> What is needed
Retype nothing but the lines from the start of the material up to and including the line with "Interview mit Nikos Maziotis - Gefangener". Pictures don't belong in the copy.

----------------

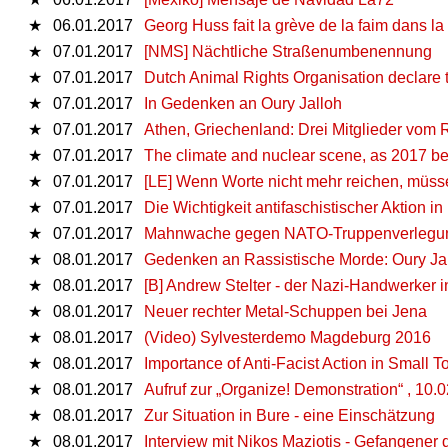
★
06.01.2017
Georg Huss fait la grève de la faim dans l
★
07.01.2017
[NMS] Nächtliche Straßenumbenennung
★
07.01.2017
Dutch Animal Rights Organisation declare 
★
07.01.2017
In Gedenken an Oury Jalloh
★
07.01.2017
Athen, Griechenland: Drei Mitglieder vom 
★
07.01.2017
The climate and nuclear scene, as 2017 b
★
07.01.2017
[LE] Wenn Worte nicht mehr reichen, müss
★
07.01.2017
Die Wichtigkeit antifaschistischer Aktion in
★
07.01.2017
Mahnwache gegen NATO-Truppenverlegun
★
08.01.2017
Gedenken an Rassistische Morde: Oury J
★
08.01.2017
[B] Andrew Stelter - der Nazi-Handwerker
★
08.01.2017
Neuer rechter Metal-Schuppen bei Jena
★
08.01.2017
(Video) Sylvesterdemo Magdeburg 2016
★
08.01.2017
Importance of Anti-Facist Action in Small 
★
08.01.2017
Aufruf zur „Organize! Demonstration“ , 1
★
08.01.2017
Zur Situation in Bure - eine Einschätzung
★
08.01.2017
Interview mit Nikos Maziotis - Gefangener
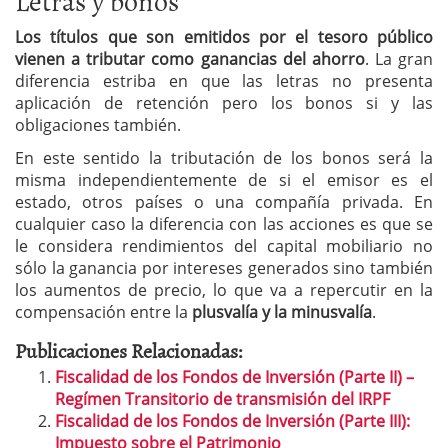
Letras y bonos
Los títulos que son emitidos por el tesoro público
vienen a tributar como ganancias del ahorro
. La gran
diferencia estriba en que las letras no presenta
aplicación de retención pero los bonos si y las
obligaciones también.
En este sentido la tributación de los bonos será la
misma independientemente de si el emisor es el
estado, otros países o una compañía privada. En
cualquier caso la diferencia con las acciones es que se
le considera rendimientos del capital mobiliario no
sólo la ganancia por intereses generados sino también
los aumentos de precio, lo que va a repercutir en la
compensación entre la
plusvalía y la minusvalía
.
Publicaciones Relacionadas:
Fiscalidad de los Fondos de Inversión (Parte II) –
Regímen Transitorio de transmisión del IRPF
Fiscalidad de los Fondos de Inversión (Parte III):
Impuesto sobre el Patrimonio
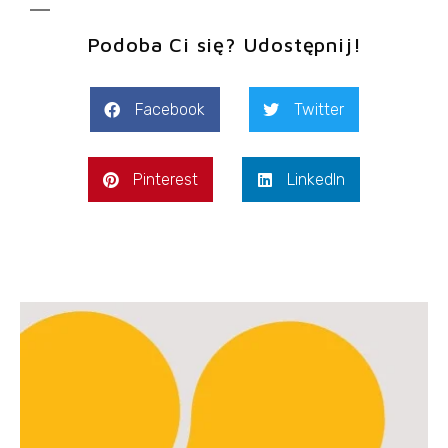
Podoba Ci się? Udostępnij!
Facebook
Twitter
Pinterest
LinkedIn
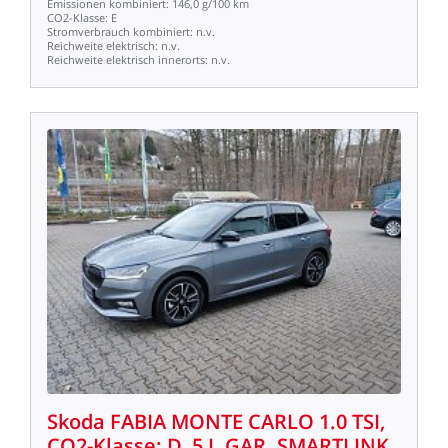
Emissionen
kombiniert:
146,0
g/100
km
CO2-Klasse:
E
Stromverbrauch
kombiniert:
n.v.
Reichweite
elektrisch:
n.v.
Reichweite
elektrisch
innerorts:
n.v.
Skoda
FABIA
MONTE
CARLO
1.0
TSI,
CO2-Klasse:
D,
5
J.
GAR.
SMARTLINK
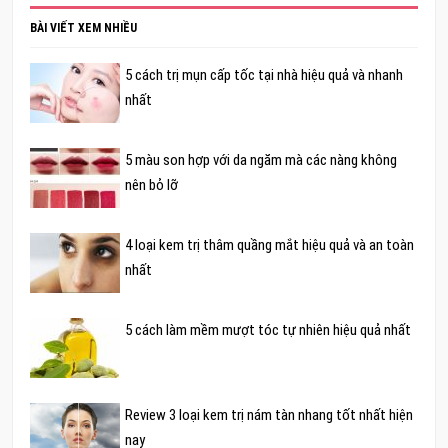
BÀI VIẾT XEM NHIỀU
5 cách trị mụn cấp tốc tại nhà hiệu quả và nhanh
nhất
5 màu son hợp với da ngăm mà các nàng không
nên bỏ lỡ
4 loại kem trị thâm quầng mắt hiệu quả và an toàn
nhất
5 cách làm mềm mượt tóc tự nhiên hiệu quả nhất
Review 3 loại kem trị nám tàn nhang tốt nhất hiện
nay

----------------

> Problem solution
★
06.01.2017
Georg Huss fait la grève de la faim dans l
★
07.01.2017
[NMS] Nächtliche Straßenumbenennung
★
07.01.2017
Dutch Animal Rights Organisation declare 
★
07.01.2017
In Gedenken an Oury Jalloh
★
07.01.2017
Athen, Griechenland: Drei Mitglieder vom 
★
07.01.2017
The climate and nuclear scene, as 2017 b
★
07.01.2017
[LE] Wenn Worte nicht mehr reichen, müss
★
07.01.2017
Die Wichtigkeit antifaschistischer Aktion in
★
07.01.2017
Mahnwache gegen NATO-Truppenverlegun
★
08.01.2017
Gedenken an Rassistische Morde: Oury J
★
08.01.2017
[B] Andrew Stelter - der Nazi-Handwerker
★
08.01.2017
Neuer rechter Metal-Schuppen bei Jena
★
08.01.2017
(Video) Sylvesterdemo Magdeburg 2016
★
08.01.2017
Importance of Anti-Facist Action in Small 
★
08.01.2017
Aufruf zur „Organize! Demonstration“ , 1
★
08.01.2017
Zur Situation in Bure - eine Einschätzung
★
08.01.2017
Interview mit Nikos Maziotis - Gefangener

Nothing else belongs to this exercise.